Endurance in Colombia

Since 2001 a core group of riders has been partipating in around 4 rides per year, held in varying locations. They are on a fast learning curve, and dealing with the same issues that we (USA) have been dealing with for the past 40 years, but in a very short period of time:

  • how to deal with juniors and sponsors and age requirements
  • how to cope with their native terrain which can be quite mountainous and tough (too tough?)
  • how to standardize vetting issues - lameness and metabolic - where to draw the line?
  • how to encourage more participation?
  • how to teach riders that if they are not careful, they can hurt their horses
  • how to sensitize the riders to the fact that ride managers and organizers cannot do it alone, and will quickly burn out if it becomes too stressful...

    So, now the Colombian Equestrian Federation has added Endurance as an official discipline - along with Eventing, Vaulting, Dressage and Jumping. (I don't think they have Reining yet!). With Endurance as a new official - and visible - sport, they are now striving to consolidate the group, and learn how to do the sport as well as they can. A few are travelling to other countries, bringing back their observations and suggestions. Others are researching and learning through trail and error. And with the goal of hosting their own FEI ride in 2007, the Federation elected to bring a few of us from the USA to observe their existing program, advise them on how to step up to FEI level, and teach them about Endurance - training, management, and competition.

    One of Federations current concerns, and most contentious issue, is what type of terrain is best, or acceptable, for Endurance competition. The Bogota area is mountains - one of the chains of the Andes range. The easiest and most accessible routes for Endurance are comprised of roads that wind through the hill. They are mostly dirt roads, but packed with rock which creates a concussive surface. Combined with the steepness of the terrain, this makes for a tough ride. We were asked again and again if it was 'too hard'.

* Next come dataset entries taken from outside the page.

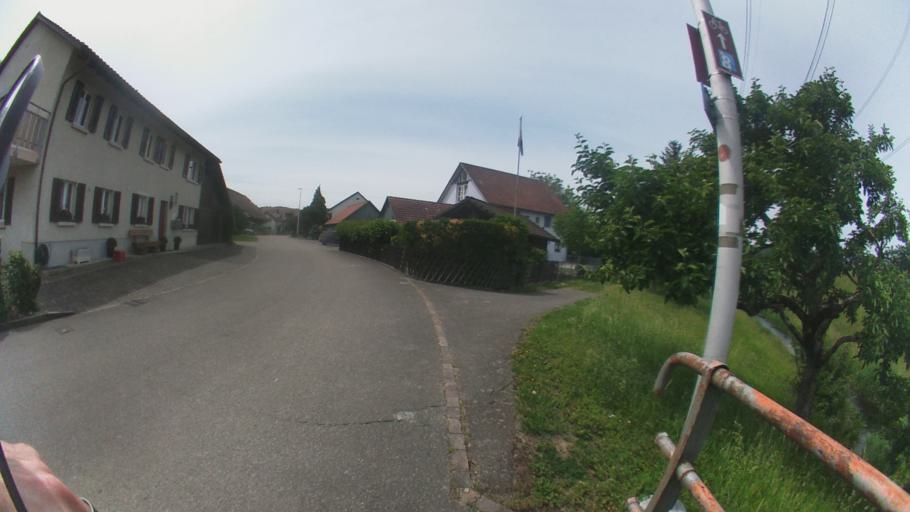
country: CH
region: Aargau
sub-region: Bezirk Zurzach
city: Koblenz
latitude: 47.5885
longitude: 8.2267
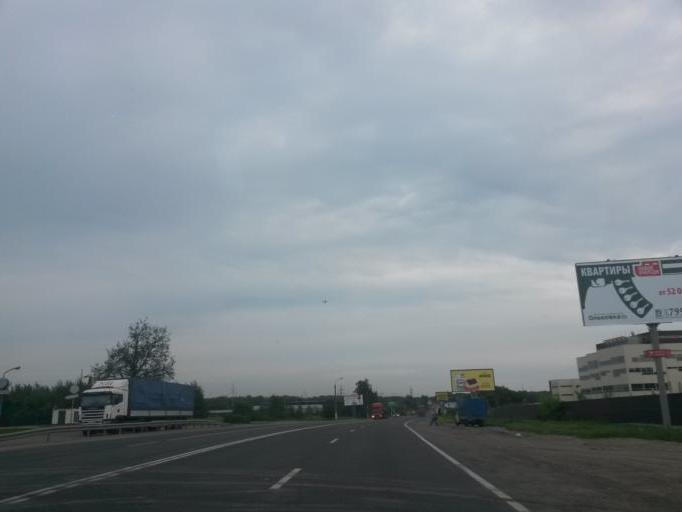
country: RU
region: Moskovskaya
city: Petrovskaya
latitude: 55.5464
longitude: 37.7739
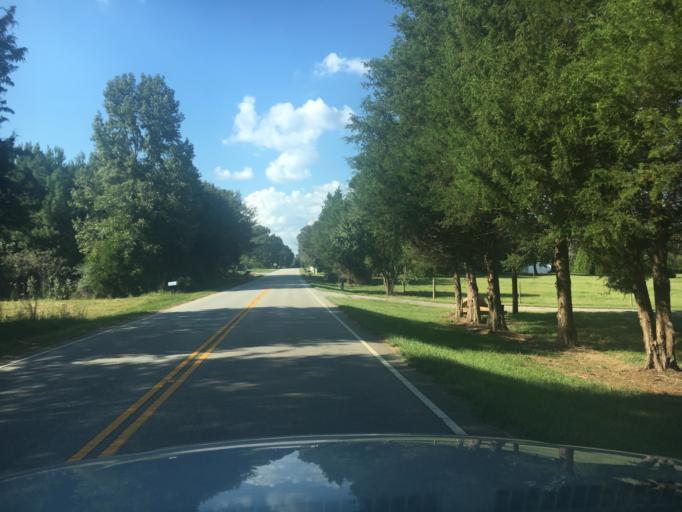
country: US
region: South Carolina
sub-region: Greenville County
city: Fountain Inn
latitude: 34.6118
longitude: -82.2349
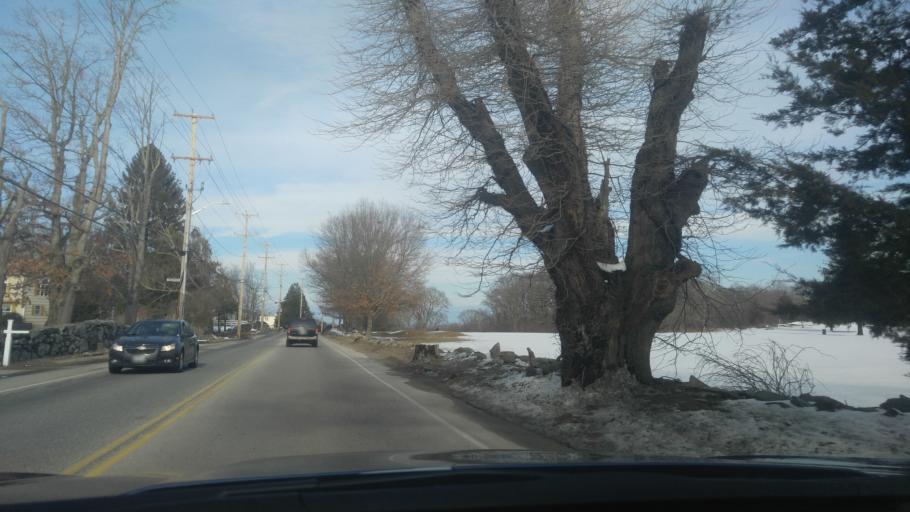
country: US
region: Rhode Island
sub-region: Kent County
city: West Warwick
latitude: 41.7071
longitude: -71.5120
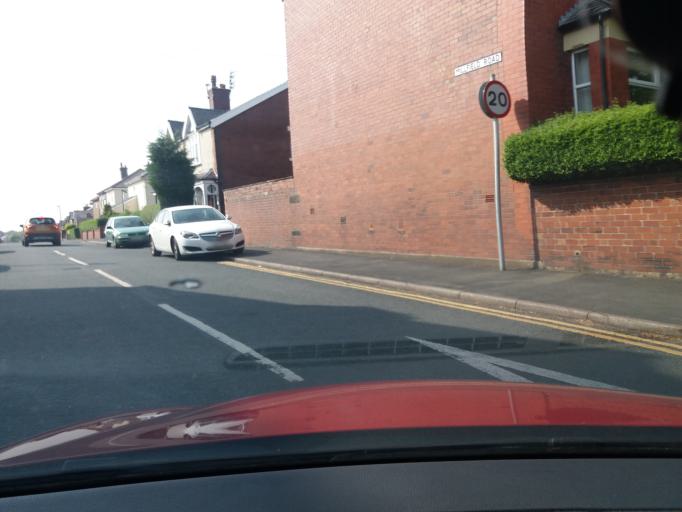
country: GB
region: England
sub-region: Lancashire
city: Chorley
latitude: 53.6580
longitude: -2.6319
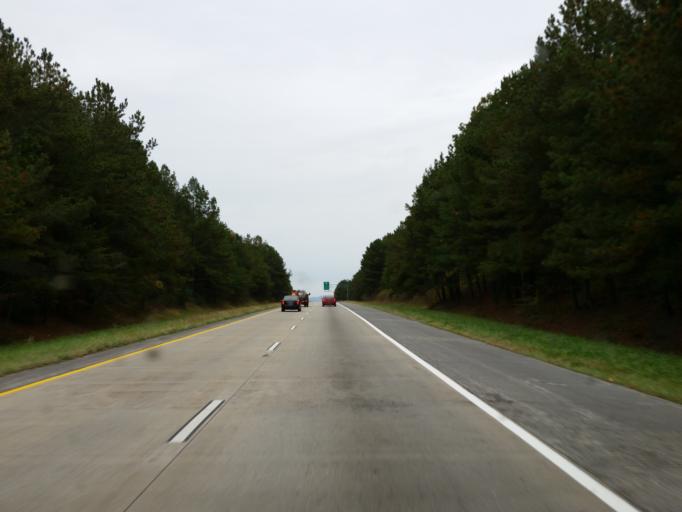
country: US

    Steve and Dinah compete in this type of terrain quite frequently - the Eastern USA mountain and hill country has a lot of hard gravel and rock roads, and they thought the terrain here was perfectly acceptable, although it would be difficult to stage qualifying FEI rides, based on the current FEI speed requirements. I was a little more critical of the terrain, since we have few rides in the West which are both steep and highly concussive, and I would be quite concerned about 'racing' on that type of course. Bottom line was - if you condition the horses to tolerate the concussion - train for it, and train your horse to be balanced on the trails - both uphill and downhill - then you might as well go with what you have - and ride accordingly.

    However, we all agreed that for an FEI ride, they should look for kinder terrain, better footing and fewer hills. There were several options that they were considering - one of them at Nemencon, where Jorge Villa trains. We drove to Jorge's and spend several hours driving the area with 4-WD rigs. It was beautiful! and perfect for an FEI ride. Sandy roads (but not deep), fairly flat terrain, and absolutely gorgeous. A little section of 'desert' - complete with cactus! Parts of it reminded us of the Outlaw Trail - slickrock and sandstone erosion. The only problem with this area was the lack of facilities. No buildings other than an eroded adobe house. Water would have to be hauled, tents erected, food and caterers driven in, temporary corrals and stables put up. Jorge though he could have electricity brought in, which would help tremendously. But the big concern was that the lack of facilities.

    We tried to explain to them that this was fairly common in the USA. Many of the FEI venues are in bare fields, everything is hauled in. A lot of work, but certainly possible. One of the problems they have is that their riders are not used to camping, and don't have the LQ horse trailers that we have. They are accustomed to hauling their horses to the venue the morning of the ride, doing the ride, and then hauling them back home. For a CEI*** ride they would have to have people and horses at the venue for 2 days, a new challenge. I personally hope they can make this area work, it was classic terrain for a great Endurance event - so pretty that Steve and Dinah were already talking about bringing their own horses to ride in January.

    There were a few other areas that they were considering, but we didn't have a chance to go see them. One other option is a National Park with a large lake, and flat/good footing around the lake. The Colombian Park Service is being encouraged to promote tourism and multiple use, so the Park was willing and eager to host an Endurance event there. But after a 'winter' of record rains, the area was still under water from the high lake levels, and we weren't able to view it.

    So - that's basically the state of Endurance in Columbia. They are learning, they are gaining experience, they are setting their sights on International. And they are very serious and committed - it will be fun to watch their progress, and see how they deal with their unique issues. There are also other parts of Colombia which are taking up Endurance - there's a group in Medellin, and a few rides have been staged in Los Llanos (the flat cattle country). The biggest challenge for expanding the sport country-wide will be dealing with transport (small trailers, bad highways) and the need to spend more time at a venue - either camping or stabling and staying in hotels. There doesn't seem to be a lot of wealth in the sport in Colombia - no royalty, and few patrons or large breeders to support the training and competition. These folks are doing it primarily on their own. But they're passionate, and they're hooked - they'll make it work.